TO DO -> A complete answer lists every line of the entries below where the string "lines" appears.

*** Opening ENTRIES SHOWN ***

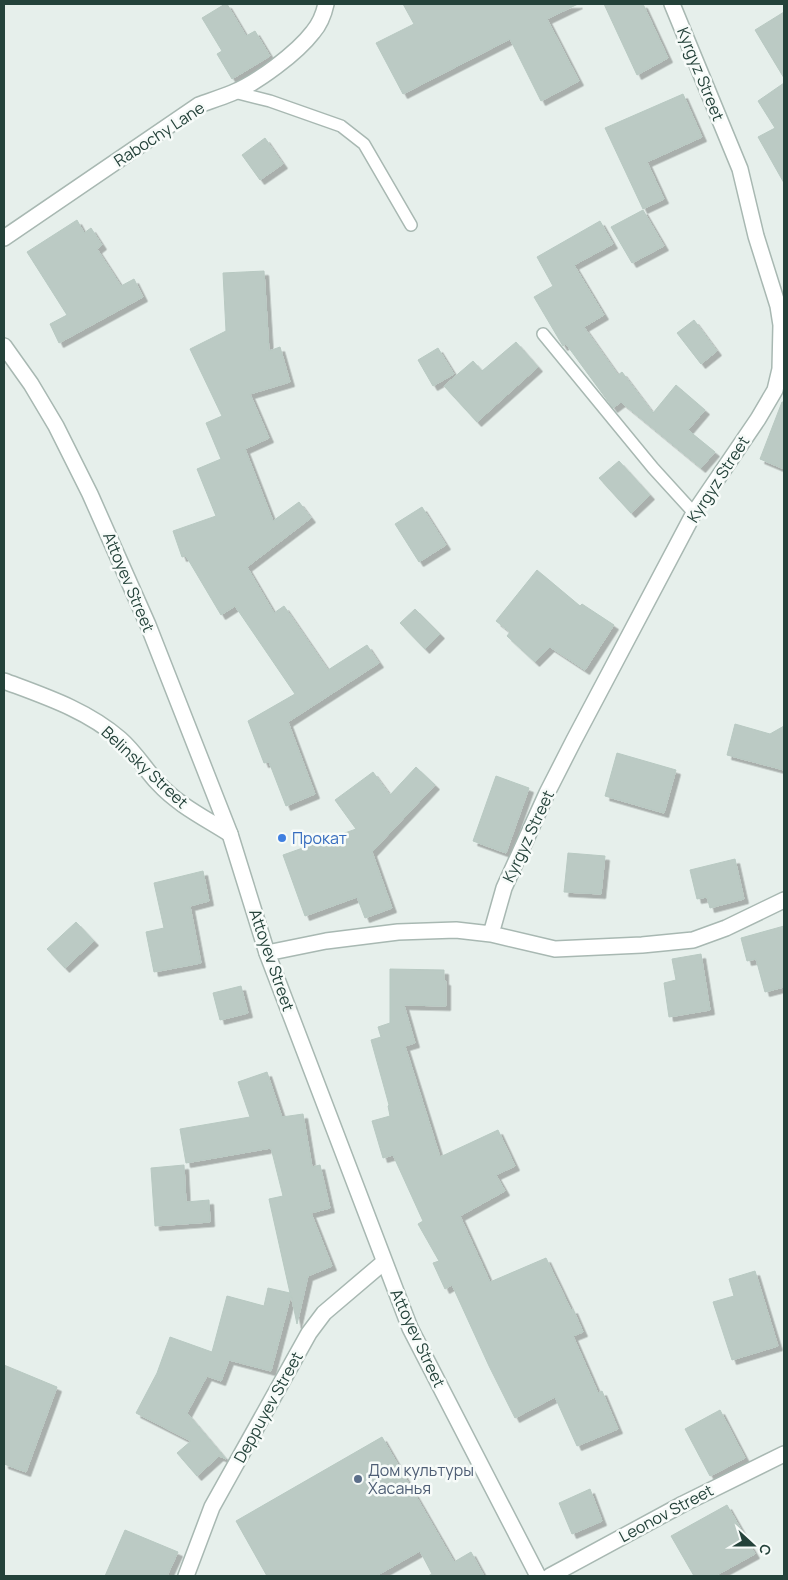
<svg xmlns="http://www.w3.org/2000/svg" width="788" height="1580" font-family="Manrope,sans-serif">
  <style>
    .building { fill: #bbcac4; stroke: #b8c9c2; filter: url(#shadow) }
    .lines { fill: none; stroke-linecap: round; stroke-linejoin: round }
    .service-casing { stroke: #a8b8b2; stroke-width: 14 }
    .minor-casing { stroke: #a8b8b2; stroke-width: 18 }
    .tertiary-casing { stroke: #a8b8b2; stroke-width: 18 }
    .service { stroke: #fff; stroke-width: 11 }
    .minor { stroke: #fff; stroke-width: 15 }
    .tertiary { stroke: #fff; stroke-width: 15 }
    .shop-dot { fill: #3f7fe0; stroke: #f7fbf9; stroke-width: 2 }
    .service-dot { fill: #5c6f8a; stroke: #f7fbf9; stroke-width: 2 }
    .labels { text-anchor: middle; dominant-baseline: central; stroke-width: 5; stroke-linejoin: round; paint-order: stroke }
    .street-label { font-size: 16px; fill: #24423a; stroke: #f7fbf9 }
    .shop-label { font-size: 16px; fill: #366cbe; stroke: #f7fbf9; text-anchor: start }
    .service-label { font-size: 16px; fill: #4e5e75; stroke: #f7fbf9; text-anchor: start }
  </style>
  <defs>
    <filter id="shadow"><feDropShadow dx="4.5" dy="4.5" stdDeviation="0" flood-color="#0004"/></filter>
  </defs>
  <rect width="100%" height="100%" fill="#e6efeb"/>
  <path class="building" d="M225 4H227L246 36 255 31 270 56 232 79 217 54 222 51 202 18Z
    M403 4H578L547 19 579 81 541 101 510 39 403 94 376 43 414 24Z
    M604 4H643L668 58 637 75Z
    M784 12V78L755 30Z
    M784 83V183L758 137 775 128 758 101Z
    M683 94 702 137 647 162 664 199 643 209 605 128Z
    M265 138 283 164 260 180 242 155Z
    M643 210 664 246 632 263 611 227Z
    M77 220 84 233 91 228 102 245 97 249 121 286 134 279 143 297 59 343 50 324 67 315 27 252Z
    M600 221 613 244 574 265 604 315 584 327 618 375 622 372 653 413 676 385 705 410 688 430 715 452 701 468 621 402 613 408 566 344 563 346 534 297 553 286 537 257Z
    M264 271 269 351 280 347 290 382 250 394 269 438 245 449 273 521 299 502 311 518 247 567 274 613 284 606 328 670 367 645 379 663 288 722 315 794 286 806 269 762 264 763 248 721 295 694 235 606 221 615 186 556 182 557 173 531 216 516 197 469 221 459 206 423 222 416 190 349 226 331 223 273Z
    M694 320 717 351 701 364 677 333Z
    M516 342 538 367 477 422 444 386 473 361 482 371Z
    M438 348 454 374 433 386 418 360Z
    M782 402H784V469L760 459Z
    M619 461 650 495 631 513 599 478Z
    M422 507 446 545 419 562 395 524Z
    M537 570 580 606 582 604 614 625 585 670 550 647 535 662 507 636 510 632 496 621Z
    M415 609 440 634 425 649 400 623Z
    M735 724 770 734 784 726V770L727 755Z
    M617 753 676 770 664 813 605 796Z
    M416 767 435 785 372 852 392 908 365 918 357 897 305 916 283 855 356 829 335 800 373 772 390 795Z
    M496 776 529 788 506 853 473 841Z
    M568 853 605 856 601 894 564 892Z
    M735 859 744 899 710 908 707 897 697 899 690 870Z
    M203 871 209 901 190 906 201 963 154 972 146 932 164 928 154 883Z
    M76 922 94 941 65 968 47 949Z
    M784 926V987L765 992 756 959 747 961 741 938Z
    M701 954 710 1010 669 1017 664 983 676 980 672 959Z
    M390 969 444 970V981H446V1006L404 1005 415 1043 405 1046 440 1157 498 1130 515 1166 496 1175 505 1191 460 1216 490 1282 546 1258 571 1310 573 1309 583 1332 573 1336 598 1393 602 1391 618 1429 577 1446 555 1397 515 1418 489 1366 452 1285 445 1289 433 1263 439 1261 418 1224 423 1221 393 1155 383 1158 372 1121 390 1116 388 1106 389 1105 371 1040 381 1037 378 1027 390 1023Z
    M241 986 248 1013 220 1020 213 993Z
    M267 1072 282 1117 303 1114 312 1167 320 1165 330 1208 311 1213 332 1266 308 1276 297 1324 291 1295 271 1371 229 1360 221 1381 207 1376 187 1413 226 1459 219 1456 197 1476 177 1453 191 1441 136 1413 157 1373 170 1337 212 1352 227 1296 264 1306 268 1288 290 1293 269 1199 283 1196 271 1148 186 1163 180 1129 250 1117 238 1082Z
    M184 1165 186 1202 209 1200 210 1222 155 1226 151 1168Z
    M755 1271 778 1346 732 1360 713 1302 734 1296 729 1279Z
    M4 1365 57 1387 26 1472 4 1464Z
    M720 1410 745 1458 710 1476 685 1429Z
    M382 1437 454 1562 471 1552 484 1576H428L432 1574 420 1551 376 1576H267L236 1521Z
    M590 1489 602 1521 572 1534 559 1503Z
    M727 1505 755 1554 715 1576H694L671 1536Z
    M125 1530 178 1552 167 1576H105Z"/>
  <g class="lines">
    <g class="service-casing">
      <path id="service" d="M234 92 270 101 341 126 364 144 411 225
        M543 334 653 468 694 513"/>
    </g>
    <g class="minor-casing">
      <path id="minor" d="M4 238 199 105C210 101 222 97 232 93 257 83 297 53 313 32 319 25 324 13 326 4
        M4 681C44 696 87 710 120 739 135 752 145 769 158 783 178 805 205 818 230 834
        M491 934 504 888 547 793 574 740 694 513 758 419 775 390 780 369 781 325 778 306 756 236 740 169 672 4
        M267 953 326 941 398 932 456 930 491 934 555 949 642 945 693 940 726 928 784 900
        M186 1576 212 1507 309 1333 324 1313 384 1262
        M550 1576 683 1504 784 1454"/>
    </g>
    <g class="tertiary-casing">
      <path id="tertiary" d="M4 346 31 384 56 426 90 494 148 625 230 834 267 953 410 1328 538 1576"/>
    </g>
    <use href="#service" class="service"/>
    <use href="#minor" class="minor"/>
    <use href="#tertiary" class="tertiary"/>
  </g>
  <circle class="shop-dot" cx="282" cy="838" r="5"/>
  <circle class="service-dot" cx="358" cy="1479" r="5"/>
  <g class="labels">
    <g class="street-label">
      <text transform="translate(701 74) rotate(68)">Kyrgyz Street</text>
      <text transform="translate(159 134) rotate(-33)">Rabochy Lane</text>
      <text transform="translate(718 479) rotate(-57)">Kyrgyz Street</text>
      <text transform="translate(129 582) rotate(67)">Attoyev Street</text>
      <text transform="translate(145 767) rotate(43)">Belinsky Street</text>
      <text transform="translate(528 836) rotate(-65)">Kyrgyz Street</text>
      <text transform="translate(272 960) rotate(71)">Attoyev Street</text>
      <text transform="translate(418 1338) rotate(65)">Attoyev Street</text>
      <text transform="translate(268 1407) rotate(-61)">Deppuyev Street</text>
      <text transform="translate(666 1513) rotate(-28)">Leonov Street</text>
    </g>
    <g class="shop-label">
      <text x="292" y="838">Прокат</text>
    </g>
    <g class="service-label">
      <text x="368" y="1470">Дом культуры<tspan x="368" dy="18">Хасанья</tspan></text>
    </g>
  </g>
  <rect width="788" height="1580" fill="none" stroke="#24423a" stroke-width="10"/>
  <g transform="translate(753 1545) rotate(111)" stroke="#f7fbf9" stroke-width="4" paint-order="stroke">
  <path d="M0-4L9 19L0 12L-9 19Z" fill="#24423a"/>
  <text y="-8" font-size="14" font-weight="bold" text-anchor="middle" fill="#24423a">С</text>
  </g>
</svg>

*** Closing ENTRIES SHOWN ***
*** Opening ENTRIES SHOWN ***

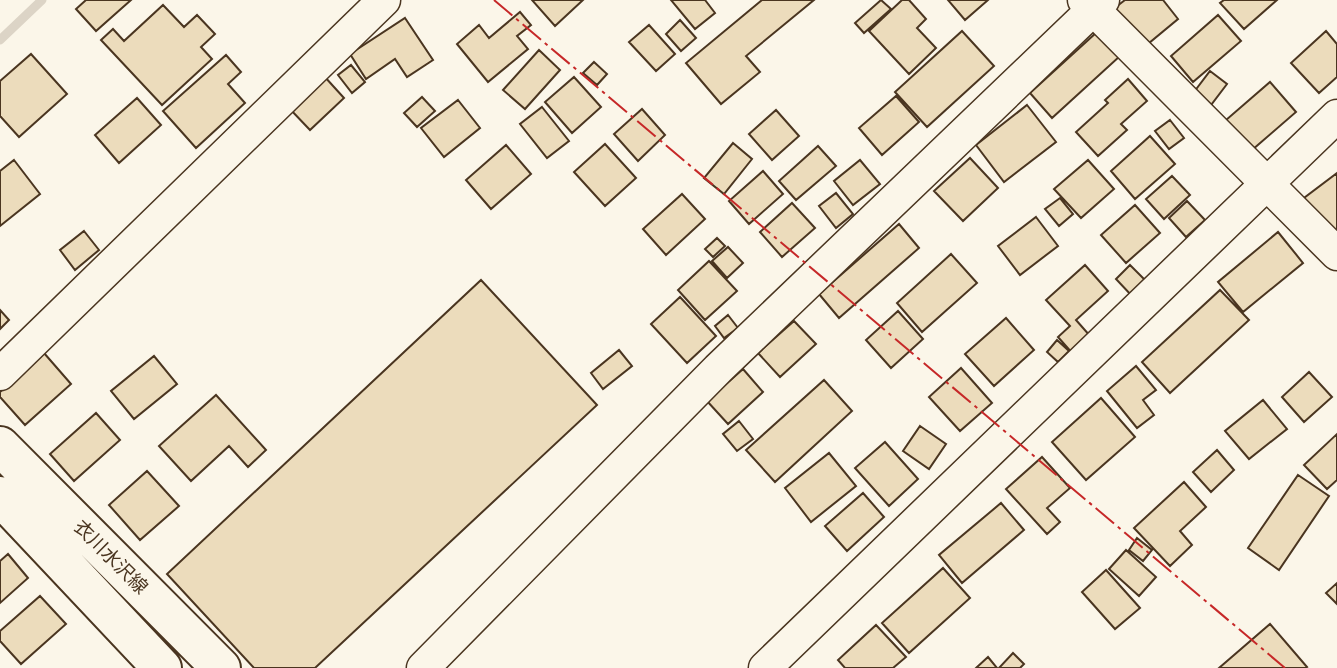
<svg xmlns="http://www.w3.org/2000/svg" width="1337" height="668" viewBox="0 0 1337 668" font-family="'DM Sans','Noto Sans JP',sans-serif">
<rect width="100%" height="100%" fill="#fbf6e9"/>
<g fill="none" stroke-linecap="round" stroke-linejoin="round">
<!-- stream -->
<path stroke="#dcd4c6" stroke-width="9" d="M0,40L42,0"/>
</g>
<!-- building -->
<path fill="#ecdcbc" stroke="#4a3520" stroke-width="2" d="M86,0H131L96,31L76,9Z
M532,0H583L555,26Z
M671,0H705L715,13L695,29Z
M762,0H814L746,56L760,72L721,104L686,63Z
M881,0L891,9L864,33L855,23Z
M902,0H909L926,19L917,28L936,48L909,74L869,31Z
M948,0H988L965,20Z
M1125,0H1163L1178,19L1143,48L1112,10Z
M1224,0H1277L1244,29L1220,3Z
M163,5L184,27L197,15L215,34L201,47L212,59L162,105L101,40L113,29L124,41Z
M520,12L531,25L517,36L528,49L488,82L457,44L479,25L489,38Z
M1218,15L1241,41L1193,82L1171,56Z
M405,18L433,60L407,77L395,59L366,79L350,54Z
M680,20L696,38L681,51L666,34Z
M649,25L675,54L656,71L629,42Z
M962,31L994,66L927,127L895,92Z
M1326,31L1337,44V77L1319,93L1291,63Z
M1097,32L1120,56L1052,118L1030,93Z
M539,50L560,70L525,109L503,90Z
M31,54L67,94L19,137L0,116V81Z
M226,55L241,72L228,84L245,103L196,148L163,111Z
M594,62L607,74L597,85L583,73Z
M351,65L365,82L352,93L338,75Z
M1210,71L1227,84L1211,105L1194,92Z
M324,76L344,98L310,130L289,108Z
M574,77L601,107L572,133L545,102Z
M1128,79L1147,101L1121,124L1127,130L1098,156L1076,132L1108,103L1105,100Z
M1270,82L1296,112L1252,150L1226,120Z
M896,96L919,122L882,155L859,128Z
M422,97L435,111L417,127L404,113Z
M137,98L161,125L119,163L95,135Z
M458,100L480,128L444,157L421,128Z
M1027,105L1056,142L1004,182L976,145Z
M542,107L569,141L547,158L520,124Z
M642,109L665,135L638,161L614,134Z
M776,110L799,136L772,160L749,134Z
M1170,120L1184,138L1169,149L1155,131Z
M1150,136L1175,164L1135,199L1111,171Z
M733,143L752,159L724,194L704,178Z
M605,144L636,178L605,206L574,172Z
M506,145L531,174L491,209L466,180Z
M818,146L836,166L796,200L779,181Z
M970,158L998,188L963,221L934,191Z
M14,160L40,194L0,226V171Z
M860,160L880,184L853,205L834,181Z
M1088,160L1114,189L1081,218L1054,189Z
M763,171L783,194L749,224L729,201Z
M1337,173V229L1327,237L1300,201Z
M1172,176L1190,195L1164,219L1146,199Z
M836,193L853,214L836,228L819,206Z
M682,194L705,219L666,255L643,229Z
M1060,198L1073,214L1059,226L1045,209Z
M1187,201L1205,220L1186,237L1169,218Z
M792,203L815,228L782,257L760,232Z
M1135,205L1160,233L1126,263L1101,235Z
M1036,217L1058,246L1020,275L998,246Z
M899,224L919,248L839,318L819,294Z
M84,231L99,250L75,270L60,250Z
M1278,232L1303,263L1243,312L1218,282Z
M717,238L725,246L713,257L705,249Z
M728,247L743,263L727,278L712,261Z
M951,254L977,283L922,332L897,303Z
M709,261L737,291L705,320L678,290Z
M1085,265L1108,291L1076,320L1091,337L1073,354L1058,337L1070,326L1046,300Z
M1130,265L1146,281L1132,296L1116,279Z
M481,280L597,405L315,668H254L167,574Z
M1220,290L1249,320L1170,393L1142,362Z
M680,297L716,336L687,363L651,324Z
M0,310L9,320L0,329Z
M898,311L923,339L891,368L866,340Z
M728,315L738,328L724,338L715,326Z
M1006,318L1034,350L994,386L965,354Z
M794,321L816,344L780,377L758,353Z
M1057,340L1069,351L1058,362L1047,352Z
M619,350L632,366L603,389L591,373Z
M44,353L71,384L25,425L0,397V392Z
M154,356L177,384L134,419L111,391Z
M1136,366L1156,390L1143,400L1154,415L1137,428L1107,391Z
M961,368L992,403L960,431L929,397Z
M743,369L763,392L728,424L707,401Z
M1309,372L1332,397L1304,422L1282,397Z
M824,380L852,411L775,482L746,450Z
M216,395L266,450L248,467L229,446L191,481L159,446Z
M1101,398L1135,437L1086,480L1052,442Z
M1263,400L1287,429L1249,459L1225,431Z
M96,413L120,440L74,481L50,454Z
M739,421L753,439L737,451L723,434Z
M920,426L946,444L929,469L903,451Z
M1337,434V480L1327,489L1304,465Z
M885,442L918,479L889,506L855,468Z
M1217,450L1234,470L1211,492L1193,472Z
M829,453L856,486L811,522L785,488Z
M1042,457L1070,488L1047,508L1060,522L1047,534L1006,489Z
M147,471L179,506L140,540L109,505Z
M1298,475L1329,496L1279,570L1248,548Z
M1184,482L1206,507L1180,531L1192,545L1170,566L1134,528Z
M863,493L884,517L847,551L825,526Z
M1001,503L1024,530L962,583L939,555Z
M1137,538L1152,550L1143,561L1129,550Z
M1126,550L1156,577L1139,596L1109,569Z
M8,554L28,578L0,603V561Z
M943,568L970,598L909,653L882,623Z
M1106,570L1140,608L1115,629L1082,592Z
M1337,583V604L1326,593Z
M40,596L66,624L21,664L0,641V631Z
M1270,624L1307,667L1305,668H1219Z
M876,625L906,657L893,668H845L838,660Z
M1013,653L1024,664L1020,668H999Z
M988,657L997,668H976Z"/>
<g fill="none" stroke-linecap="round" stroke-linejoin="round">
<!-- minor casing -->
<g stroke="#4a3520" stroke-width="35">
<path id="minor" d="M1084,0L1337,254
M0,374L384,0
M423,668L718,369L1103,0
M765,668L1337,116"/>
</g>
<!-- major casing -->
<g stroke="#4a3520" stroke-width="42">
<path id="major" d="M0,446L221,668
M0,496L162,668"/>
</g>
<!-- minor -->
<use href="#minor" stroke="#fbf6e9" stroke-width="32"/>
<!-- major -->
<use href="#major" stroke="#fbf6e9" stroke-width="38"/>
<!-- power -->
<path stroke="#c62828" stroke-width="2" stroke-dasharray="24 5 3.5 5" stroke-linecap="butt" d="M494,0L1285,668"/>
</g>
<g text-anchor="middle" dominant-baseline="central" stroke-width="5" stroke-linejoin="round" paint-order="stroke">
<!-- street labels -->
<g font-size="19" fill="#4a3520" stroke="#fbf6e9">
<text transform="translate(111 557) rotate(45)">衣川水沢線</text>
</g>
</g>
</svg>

*** Closing ENTRIES SHOWN ***

TASK SOLUTION ->
    .lines { fill: none; stroke-linecap: round; stroke-linejoin: round }
  <g class="lines">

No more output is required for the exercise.